Ramon Antonio Vargas and Kari Dequine report ("Two barmen among the dead in mass shooting at gay nightclub in Colorado"):

Social media posts left under his [i.e., shooter Anderson Lee Aldrich's] mother’s name, Laura Voepel, describe former Republican California state assembly member Randy Voepel as Aldrich’s grandfather.

Some called for Randy Voepel’s expulsion from the state assembly after he compared the 6 January 2021 attack on the US Capitol to the American Revolutionary War. Voepel lost his seat to a primary challenger in August.

NPR is reporting ("Two patrons confronted the man who opened fire at an LGBTQ club in Colorado Springs") that the local district attorney says the shooting will be invesigated in the light of a possible hate crime and the FBI are involved — which suggests federal authorities are investigating whether this is a hate crime.

Club Q in Colorado Springs, in which the shooting occurred, has issued a public statement calling the shooting a hate crime.

Francis DeBernardo ("Catholic LGBTQ+ Ministry Calls on Bishops to Speak Out After Colorado Shooting") writes,

In 2016, when 49 people were killed and 53 more were injured at the Pulse nightclub in Orlando, Florida, few Catholic bishops spoke out to condemn the tragedy, though many usually do for other violent attacks.  That record is shameful. The Catholic Church’s clear doctrine unconditionally condemns violence against LGBTQ people. Catholic bishops should not hesitate one second to respond to this tragedy.

The Colorado Springs killings impact LGBTQ people everywhere, causing fear to grow in their hearts and erode their lives.  Such violent acts also sadly and sickly encourage other people to continue attacking LGBTQ people, whether through name-calling, ostracization, physical attacks, or murder.

New Ways Ministry calls on every bishop to condemn such violence in all its forms.

Given that the U.S. Catholic bishops just elected as their president Timothy Broglio, who has a proven track record of supporting clergy attacking LGBTQ human beings, I'm not going to hold my breath while I wait for a statement from the U.S. Conference of Catholic Bishops or from most U.S. bishops. As a body, the U.S. bishops are, in a word, a disgrace.

For that matter, it's not only the bishops. I well remember, following the shootings in the LGBTQ nightclub Pulse in Orlando in 2016, a leading Catholic commentator mentioning that event in an article in a leading "liberal" U.S. Catholic church and not using the word "gay" or "queer" or the acronym LGBTQ at all. She erased the people murdered in that mass shooting by turning it into "a" shooting in "a" nightclub. A deliberate silence, in my view….

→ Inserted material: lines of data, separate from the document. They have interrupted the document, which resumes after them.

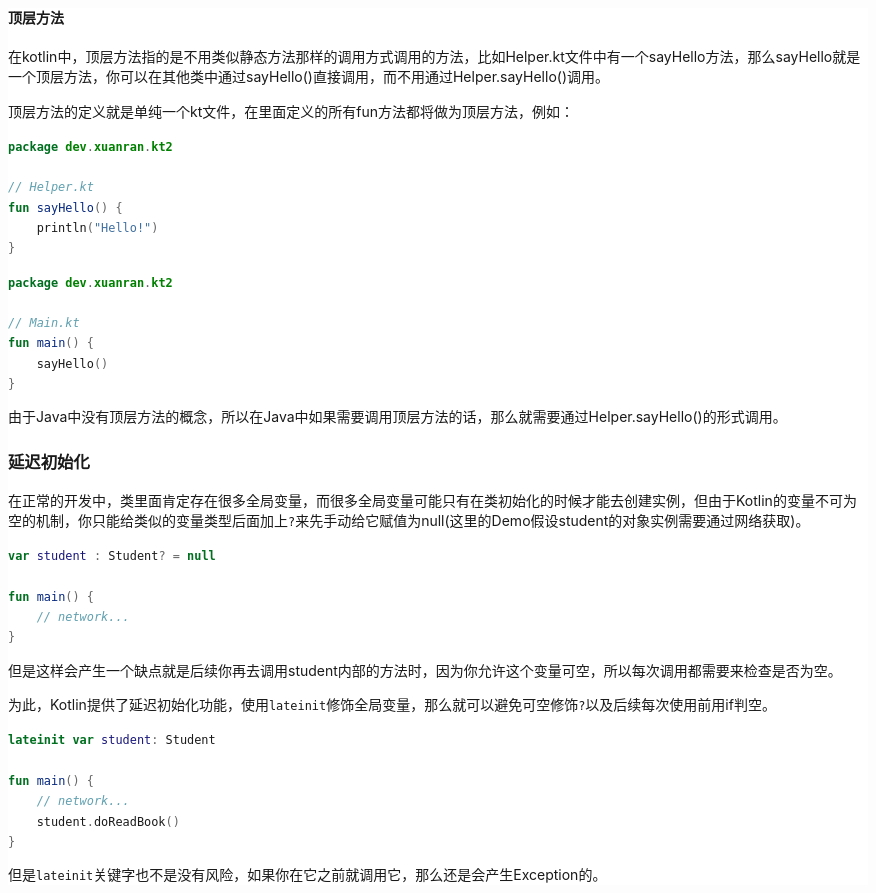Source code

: 
#### 顶层方法

在kotlin中，顶层方法指的是不用类似静态方法那样的调用方式调用的方法，比如Helper.kt文件中有一个sayHello方法，那么sayHello就是一个顶层方法，你可以在其他类中通过sayHello()直接调用，而不用通过Helper.sayHello()调用。

顶层方法的定义就是单纯一个kt文件，在里面定义的所有fun方法都将做为顶层方法，例如：

```kotlin
package dev.xuanran.kt2

// Helper.kt
fun sayHello() {
    println("Hello!")
}
```

```kotlin
package dev.xuanran.kt2

// Main.kt
fun main() {
    sayHello()
}

```

由于Java中没有顶层方法的概念，所以在Java中如果需要调用顶层方法的话，那么就需要通过Helper.sayHello()的形式调用。

### 延迟初始化

在正常的开发中，类里面肯定存在很多全局变量，而很多全局变量可能只有在类初始化的时候才能去创建实例，但由于Kotlin的变量不可为空的机制，你只能给类似的变量类型后面加上`?`来先手动给它赋值为null(这里的Demo假设student的对象实例需要通过网络获取)。

```kotlin
var student : Student? = null

fun main() {
    // network...
}
```

但是这样会产生一个缺点就是后续你再去调用student内部的方法时，因为你允许这个变量可空，所以每次调用都需要来检查是否为空。

为此，Kotlin提供了延迟初始化功能，使用`lateinit`修饰全局变量，那么就可以避免可空修饰`?`以及后续每次使用前用if判空。

```kotlin
lateinit var student: Student

fun main() {
    // network...
    student.doReadBook()
}

```

但是`lateinit`关键字也不是没有风险，如果你在它之前就调用它，那么还是会产生Exception的。
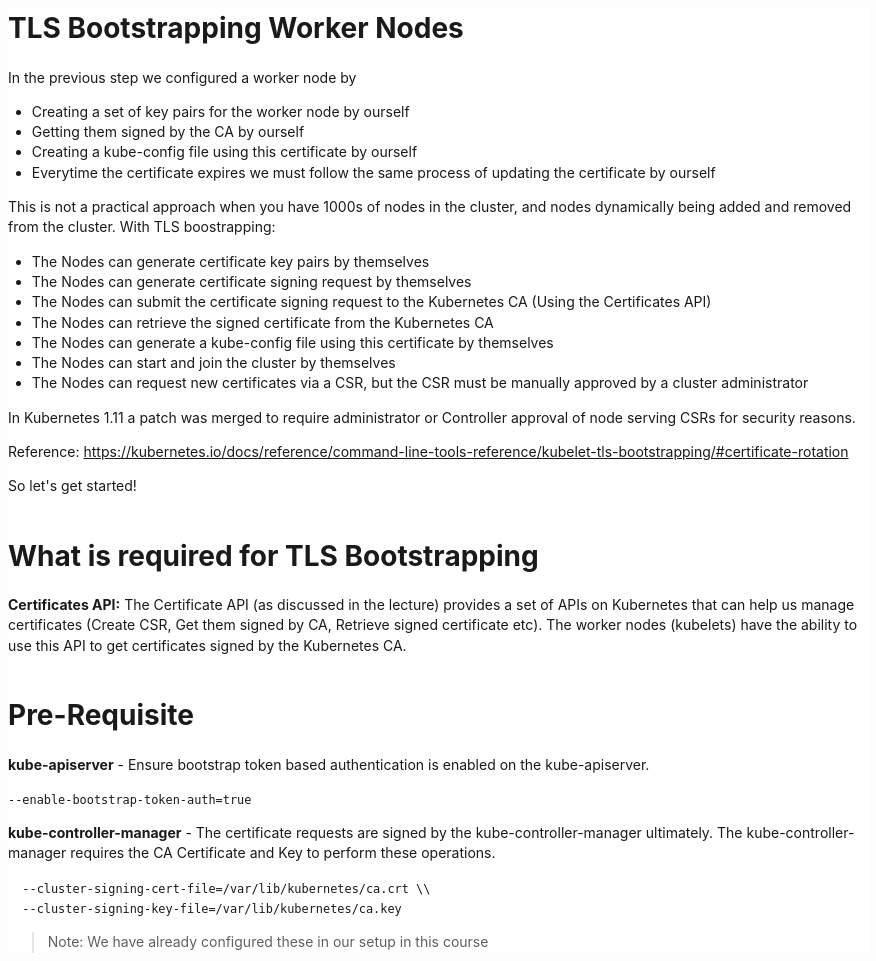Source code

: # TLS Bootstrapping Worker Nodes

In the previous step we configured a worker node by
- Creating a set of key pairs for the worker node by ourself
- Getting them signed by the CA by ourself
- Creating a kube-config file using this certificate by ourself
- Everytime the certificate expires we must follow the same process of updating the certificate by ourself

This is not a practical approach when you have 1000s of nodes in the cluster, and nodes dynamically being added and removed from the cluster.  With TLS boostrapping:

- The Nodes can generate certificate key pairs by themselves
- The Nodes can generate certificate signing request by themselves
- The Nodes can submit the certificate signing request to the Kubernetes CA (Using the Certificates API)
- The Nodes can retrieve the signed certificate from the Kubernetes CA
- The Nodes can generate a kube-config file using this certificate by themselves
- The Nodes can start and join the cluster by themselves
- The Nodes can request new certificates via a CSR, but the CSR must be manually approved by a cluster administrator

In Kubernetes 1.11 a patch was merged to require administrator or Controller approval of node serving CSRs for security reasons.

Reference: https://kubernetes.io/docs/reference/command-line-tools-reference/kubelet-tls-bootstrapping/#certificate-rotation

So let's get started!

# What is required for TLS Bootstrapping

**Certificates API:** The Certificate API (as discussed in the lecture) provides a set of APIs on Kubernetes that can help us manage certificates (Create CSR, Get them signed by CA, Retrieve signed certificate etc). The worker nodes (kubelets) have the ability to use this API to get certificates signed by the Kubernetes CA.

# Pre-Requisite

**kube-apiserver** - Ensure bootstrap token based authentication is enabled on the kube-apiserver.

`--enable-bootstrap-token-auth=true`

**kube-controller-manager** - The certificate requests are signed by the kube-controller-manager ultimately. The kube-controller-manager requires the CA Certificate and Key to perform these operations.

```
  --cluster-signing-cert-file=/var/lib/kubernetes/ca.crt \\
  --cluster-signing-key-file=/var/lib/kubernetes/ca.key
```

> Note: We have already configured these in our setup in this course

This is a Catholic commentator with a high profile, who writes about women's issues and the Catholic church. She was appointed by Pope Francis to a papal commission to discusss women's place in the church. She is routinely featured in this "liberal" Catholic publication. And she has a demonstrated history in statement she has made — and in her studied silence about some people and topics — of hostility to LGBTQ human beings. 

If this is the best that so-called "liberal" Catholic commentators and publications have to offer LGBTQ human beings, then it's no wonder so many of us are no longer willing to pretend to listen to anything the Catholic church may have to say to us about anything at all.

Though this fact is seldom reported in the news currently, things are getting worse for LGBTQ people in a lot of states totally controlled by the Republican party right now. Since Trump's election in 2016, some people — in medical offices, hospitals, and clinics, to take one example among many — feel free to say just about anything they want to say to us and to treat us like dirt.

I think in places like my red, red state of Arkansas, things are only going to get worse, and if I could advise young LGBTQ people in my state about their future, I'd tell them to get the heck out of here as fast as their feet can carry them, as soon as they have grown up and can make decisions about their adult lives.